> [Exercise objective]:
Scan the data, and whenever a line contains "like", copy it.

Extracted records:
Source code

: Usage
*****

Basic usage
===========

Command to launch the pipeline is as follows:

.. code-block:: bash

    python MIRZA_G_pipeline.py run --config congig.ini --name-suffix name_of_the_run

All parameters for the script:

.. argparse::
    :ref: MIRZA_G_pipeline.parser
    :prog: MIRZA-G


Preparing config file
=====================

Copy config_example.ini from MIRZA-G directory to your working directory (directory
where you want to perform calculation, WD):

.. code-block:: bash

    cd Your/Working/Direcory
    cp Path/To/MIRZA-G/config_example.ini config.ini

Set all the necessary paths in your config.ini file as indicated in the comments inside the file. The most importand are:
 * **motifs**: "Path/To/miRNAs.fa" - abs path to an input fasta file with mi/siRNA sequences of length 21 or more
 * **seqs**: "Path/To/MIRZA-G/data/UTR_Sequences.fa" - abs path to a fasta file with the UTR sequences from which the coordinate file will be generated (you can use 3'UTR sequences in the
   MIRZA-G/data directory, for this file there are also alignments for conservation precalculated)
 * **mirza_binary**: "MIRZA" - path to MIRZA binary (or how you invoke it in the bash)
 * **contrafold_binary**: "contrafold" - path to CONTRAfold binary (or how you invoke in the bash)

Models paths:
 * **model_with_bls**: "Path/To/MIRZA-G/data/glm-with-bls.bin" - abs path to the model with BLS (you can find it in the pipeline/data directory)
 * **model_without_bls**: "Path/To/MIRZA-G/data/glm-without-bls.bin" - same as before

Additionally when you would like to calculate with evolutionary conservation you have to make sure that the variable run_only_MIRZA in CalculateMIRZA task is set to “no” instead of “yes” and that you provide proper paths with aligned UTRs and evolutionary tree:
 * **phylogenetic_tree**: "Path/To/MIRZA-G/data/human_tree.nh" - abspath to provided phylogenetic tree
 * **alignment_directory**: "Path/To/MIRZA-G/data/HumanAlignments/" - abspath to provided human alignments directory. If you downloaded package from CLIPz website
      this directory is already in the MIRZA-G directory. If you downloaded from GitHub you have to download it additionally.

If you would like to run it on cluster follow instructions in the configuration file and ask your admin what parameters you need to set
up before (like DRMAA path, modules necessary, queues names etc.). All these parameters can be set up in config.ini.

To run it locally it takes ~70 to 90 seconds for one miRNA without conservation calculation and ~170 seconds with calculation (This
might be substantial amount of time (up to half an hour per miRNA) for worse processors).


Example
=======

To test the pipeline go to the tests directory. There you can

> [Completed task]:
Additionally when you would like to calculate with evolutionary conservation you have to make sure that the variable run_only_MIRZA in CalculateMIRZA task is set to “no” instead of “yes” and that you provide proper paths with aligned UTRs and evolutionary tree:
If you would like to run it on cluster follow instructions in the configuration file and ask your admin what parameters you need to set
up before (like DRMAA path, modules necessary, queues names etc.). All these parameters can be set up in config.ini.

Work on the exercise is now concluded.